Creating Your Own Embeddings
Automata’s powerful architecture allows you to create your own code and documentation embeddings. This guide provides you with step-by-step instructions to accomplish that.
Configure the pyright-scip repository
Before you start, make sure that you have properly configured the pyright-scip repository. The below steps are needed to create the index using pyright-scip.
source local_env/bin/activate
# Ensure that submodules have been initialized
git submodule update --init --recursive
# Install the indexing software
cd scip-python
npm install
cd packages/pyright-scip
npm run build
# Return to working dir
cd ../../../
Next, we will create the index. This will be used to generate the code embeddings.
# Create the index and move it into the default location
node scip-python/packages/pyright-scip/index index --project-name automata --output index_from_fork.scip --target-only automata
mv index_from_fork.scip automata/config/symbol/automata.scip
Update the Code Embeddings
Next, we will update the code embeddings. This will use the index we created to generate embeddings from the codebase. The code embeddings will later be used in various downstream tasks such as code similarity search and autocompletion.

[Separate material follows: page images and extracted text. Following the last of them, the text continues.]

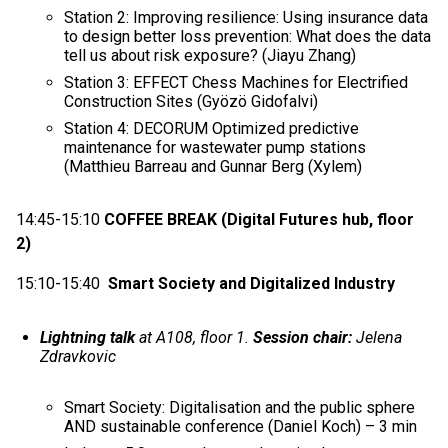
Station 2: Improving resilience: Using insurance data
to design better loss prevention: What does the data
tell us about risk exposure? (Jiayu Zhang)
Station 3: EFFECT Chess Machines for Electrified
Construction Sites (Gyözö Gidofalvi)
Station 4: DECORUM Optimized predictive
maintenance for wastewater pump stations
(Matthieu Barreau and Gunnar Berg (Xylem)
14:45-15:10
COFFEE BREAK (Digital Futures hub, floor
2)
15:10-15:40
Smart Society and Digitalized Industry
Lightning talk
at A108, floor 1.
Session chair:
Jelena
Zdravkovic
Smart Society: Digitalisation and the public sphere
AND sustainable conference (Daniel Koch) – 3 min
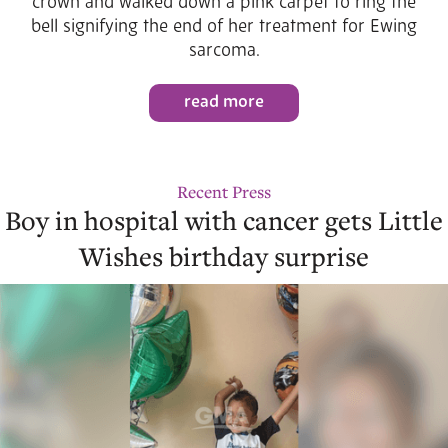
crown and walked down a pink carpet to ring the
bell signifying the end of her treatment for Ewing
sarcoma.
read more
Recent Press
Boy in hospital with cancer gets Little
Wishes birthday surprise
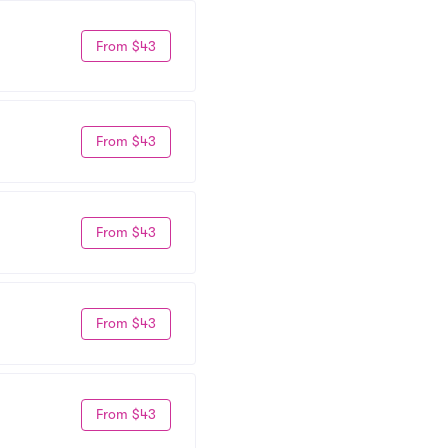
From $43
From $43
From $43
From $43
From $43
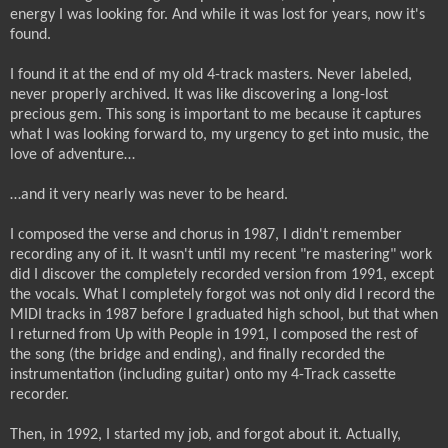
energy I was looking for.
And while it was lost for years, now it's
found.
I found it at the end of my old 4-track masters. Never labeled,
never properly archived. It was like discovering a long-lost
precious gem. This song is important to me because it captures
what I was looking forward to, my urgency to get into music, the
love of adventure…
…and it very nearly was never to be heard.
I composed the verse and chorus in 1987, I didn't remember
recording any of it. It wasn't until my recent "re mastering" work
did I discover the completely recorded version from 1991, except
the vocals. What I completely forgot was not only did I record the
MIDI tracks in 1987 before I graduated high school, but that when
I returned from Up with People in 1991, I composed the rest of
the song (the bridge and ending), and finally recorded the
instrumentation (including guitar) onto my 4-Track cassette
recorder.
Then, in 1992, I started my job, and forgot about it. Actually,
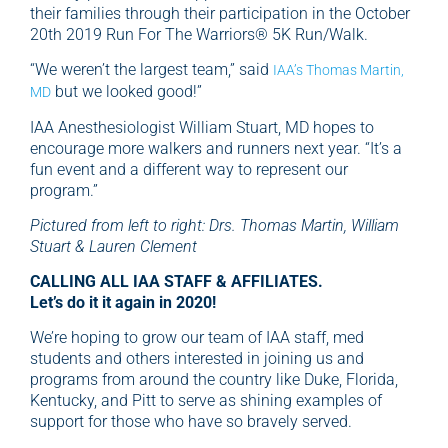
their families through their participation in the October
20th 2019 Run For The Warriors® 5K Run/Walk.
“We weren’t the largest team,” said
IAA’s Thomas Martin,
but we looked good!”
MD
IAA Anesthesiologist William Stuart, MD hopes to
encourage more walkers and runners next year. “It’s a
fun event and a different way to represent our
program.”
Pictured from left to right: Drs. Thomas Martin, William
Stuart & Lauren Clement
CALLING ALL IAA STAFF & AFFILIATES.
Let’s do it it again in 2020!
We’re hoping to grow our team of IAA staff, med
students and others interested in joining us and
programs from around the country like Duke, Florida,
Kentucky, and Pitt to serve as shining examples of
support for those who have so bravely served.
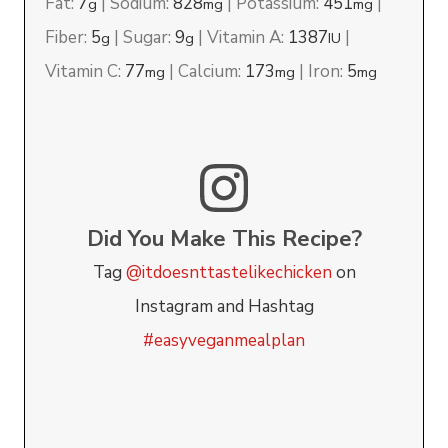
Fat:
7
|
Sodium:
828
|
Potassium:
451
|
g
mg
mg
Fiber:
5
|
Sugar:
9
|
Vitamin A:
1387
|
g
g
IU
Vitamin C:
77
|
Calcium:
173
|
Iron:
5
mg
mg
mg
Did You Make This Recipe?
Tag
@itdoesnttastelikechicken
on
Instagram and Hashtag
#easyveganmealplan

# Update the code embeddings
automata run-code-embedding
Under the hood, run-code-embedding runs the main function of the script shown below. This function loads the configured symbol graph and code embedding handler. For each symbol in the graph, it calls process_embedding on the embedding handler to calculate the symbol’s embedding.
# ...
filtered_symbols = sorted(get_rankable_symbols(all_defined_symbols), key=lambda x: x.dotpath)
for symbol in tqdm(filtered_symbols):
try:
symbol_code_embedding_handler.process_embedding(symbol)
symbol_code_embedding_handler.embedding_db.save()
except Exception as e:
logger.error(f"Failed to update embedding for {symbol.dotpath}: {e}")
Build and Embed the Docs
Finally, we will build and embed the documentation. This is useful for tasks like searching the documentation for relevant information.
# Build and embed the L2 docs
automata run-doc-embedding --embedding-level=2
# Build and embed the L3 docs
automata run-doc-embedding --embedding-level=3
Now you have successfully created your own code and documentation embeddings.